Chaque année, 10 000 cas : l’essentiel à retenir sur le cancer du foie, fatal à Thierry Ardisson

Image d'illustration. Poids balanceADN
En France, le cancer du foie touche chaque année environ 10 000 personnes et fait partie des maladies redoutées pour sa gravité. Ce type de cancer, récemment à l’origine du décès de Thierry Ardisson, soulève de nombreuses questions.
Tl;dr
- Le cancer du foie touche majoritairement les hommes.
- L’alcool cause un cas sur deux en France.
- Maladie évitable si le foie est préservé.
Cancer du foie : une menace évitable mais trop souvent négligée
Les récents hommages à Thierry Ardisson, disparu à l’âge de 76 ans des suites d’un cancer du foie, rappellent la gravité de cette maladie. Dans l’ombre, ce cancer s’impose comme la troisième cause de décès par cancer dans le monde. Pourtant, la majorité des cas pourraient être évités, tant les facteurs de risque sont aujourd’hui identifiés.
Des causes claires et un profil très genré
En France, près de 10 500 nouveaux diagnostics annuels concernent surtout des hommes : ils représentent huit malades sur dix. Ce déséquilibre en fait l’un des cancers les plus genrés. L’âge constitue un autre facteur déterminant : près de 40 % des patients ont entre 50 et 69 ans au moment du diagnostic, tandis que la moitié ont dépassé les 70 ans. Dans la grande majorité des cas, il s’agit d’un carcinome hépatocellulaire, ou hépatocarcinome.

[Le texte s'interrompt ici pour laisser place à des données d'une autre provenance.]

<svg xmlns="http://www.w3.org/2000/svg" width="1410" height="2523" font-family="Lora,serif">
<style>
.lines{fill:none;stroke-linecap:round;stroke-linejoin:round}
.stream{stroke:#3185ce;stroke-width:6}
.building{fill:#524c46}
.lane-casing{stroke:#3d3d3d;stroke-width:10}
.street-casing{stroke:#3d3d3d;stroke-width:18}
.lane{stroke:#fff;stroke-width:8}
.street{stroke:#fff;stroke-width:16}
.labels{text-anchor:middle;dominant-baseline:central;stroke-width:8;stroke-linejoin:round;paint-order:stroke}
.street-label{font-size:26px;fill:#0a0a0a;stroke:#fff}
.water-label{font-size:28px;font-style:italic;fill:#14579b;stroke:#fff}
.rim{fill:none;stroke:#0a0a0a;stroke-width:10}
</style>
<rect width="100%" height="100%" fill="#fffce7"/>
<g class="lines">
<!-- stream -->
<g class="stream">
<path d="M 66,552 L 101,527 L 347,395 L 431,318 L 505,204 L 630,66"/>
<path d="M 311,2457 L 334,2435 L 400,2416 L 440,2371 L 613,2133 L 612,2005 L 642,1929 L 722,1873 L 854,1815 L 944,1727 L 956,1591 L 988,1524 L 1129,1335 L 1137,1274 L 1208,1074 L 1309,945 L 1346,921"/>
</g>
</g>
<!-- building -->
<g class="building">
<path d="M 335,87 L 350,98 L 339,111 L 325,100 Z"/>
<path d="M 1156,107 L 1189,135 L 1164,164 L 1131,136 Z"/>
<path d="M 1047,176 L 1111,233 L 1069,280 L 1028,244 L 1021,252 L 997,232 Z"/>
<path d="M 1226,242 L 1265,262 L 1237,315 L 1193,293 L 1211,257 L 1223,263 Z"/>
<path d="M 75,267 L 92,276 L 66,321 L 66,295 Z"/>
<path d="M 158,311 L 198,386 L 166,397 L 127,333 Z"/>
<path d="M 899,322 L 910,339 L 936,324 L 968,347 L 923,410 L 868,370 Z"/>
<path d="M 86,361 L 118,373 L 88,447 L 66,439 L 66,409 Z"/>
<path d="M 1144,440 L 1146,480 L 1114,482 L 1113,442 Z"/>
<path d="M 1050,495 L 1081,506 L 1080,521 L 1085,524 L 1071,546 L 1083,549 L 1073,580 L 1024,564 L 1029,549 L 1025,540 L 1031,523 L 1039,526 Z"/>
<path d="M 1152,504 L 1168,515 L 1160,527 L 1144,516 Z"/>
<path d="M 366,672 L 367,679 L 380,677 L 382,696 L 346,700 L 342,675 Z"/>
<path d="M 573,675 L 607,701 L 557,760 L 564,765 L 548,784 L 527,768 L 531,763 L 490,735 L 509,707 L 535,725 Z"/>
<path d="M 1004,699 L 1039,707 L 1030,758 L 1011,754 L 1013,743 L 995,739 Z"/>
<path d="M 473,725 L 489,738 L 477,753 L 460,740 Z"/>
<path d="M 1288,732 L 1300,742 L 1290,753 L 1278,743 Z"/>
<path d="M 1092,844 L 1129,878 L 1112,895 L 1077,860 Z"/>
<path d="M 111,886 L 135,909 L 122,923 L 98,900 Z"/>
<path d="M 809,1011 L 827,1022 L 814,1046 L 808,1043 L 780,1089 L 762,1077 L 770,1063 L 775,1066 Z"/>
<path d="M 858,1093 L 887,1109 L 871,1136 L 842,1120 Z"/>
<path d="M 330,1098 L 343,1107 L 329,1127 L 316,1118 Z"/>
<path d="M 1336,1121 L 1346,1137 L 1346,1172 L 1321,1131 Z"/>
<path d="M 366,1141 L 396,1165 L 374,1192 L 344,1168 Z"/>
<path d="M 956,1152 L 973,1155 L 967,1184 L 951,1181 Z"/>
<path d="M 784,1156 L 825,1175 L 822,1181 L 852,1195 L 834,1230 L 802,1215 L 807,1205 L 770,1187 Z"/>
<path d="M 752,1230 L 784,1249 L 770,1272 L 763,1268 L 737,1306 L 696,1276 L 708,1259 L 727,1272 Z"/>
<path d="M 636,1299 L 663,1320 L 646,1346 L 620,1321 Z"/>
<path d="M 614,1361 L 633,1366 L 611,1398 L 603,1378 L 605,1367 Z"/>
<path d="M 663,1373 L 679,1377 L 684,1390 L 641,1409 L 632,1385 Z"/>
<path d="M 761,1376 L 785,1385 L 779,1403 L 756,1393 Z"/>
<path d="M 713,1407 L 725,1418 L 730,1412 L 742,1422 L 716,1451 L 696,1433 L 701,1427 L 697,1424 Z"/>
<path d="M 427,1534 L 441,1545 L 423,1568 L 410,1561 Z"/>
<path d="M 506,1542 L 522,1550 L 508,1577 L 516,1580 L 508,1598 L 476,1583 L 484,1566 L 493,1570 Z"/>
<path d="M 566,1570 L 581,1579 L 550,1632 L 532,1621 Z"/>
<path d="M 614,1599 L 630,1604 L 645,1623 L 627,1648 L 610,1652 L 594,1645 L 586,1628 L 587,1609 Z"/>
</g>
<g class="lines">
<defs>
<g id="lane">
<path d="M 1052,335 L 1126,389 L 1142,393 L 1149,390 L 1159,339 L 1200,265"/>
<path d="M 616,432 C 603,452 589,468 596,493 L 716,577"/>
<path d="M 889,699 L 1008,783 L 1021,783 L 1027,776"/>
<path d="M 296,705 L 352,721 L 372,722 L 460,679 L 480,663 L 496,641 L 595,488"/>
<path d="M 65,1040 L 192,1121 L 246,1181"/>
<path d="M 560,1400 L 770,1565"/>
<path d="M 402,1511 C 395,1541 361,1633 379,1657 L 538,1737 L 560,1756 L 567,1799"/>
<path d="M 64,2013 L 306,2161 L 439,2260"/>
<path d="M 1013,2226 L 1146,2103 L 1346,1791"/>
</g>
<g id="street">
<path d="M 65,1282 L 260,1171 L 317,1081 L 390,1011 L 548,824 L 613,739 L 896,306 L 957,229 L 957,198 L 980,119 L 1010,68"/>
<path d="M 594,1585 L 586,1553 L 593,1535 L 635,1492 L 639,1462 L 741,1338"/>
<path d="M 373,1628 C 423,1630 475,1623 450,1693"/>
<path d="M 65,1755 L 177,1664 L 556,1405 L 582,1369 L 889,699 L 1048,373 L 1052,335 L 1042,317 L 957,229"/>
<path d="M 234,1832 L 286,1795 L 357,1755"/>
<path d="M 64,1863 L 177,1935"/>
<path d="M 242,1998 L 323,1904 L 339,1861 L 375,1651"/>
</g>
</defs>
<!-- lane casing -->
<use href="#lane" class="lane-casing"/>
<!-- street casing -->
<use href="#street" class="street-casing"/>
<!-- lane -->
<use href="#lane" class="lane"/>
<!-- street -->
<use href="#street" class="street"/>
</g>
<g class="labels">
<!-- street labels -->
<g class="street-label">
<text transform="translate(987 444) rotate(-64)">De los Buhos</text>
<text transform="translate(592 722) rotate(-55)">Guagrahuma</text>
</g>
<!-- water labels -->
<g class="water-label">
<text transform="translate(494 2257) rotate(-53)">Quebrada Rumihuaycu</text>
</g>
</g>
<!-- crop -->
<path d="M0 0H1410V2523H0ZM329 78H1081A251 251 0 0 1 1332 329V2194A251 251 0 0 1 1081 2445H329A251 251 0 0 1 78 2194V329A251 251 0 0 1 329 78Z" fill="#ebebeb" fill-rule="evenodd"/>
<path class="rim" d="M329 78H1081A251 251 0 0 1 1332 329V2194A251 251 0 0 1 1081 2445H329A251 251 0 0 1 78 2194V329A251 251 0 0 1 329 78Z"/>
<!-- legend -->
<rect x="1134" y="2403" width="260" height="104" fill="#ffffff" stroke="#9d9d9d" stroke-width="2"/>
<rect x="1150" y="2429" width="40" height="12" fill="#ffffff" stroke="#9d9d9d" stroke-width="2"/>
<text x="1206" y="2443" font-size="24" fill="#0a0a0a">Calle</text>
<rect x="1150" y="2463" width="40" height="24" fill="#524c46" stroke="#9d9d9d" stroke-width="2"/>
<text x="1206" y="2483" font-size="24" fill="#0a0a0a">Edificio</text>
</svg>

Le principal accusé ? L’alcool. Environ un patient sur deux doit sa maladie à une consommation régulière d’alcool — même modérée. Comme le rappelle l’Institut Curie : « la consommation d’un à plusieurs verres par jour suffit pour augmenter le risque, même sans dépendance ou cirrhose ». D’autres risques majeurs complètent ce tableau sombre :
- L’obésité, le diabète de type 2 et les hépatites B ou C augmentent également la probabilité d’être touché ; le tabac n’est pas en reste.
Une maladie qui progresse en silence
Ce qui rend le cancer du foie particulièrement redoutable, c’est sa discrétion. Les premiers signes restent longtemps absents ou très discrets : fatigue persistante, troubles digestifs banals, amaigrissement inexpliqué… Il arrive souvent que la maladie ne soit révélée qu’à un stade déjà avancé. Parfois, c’est seulement avec l’apparition d’une jaunisse ou d’une ascite (gonflement abdominal lié à une accumulation de liquide) que le diagnostic se précise.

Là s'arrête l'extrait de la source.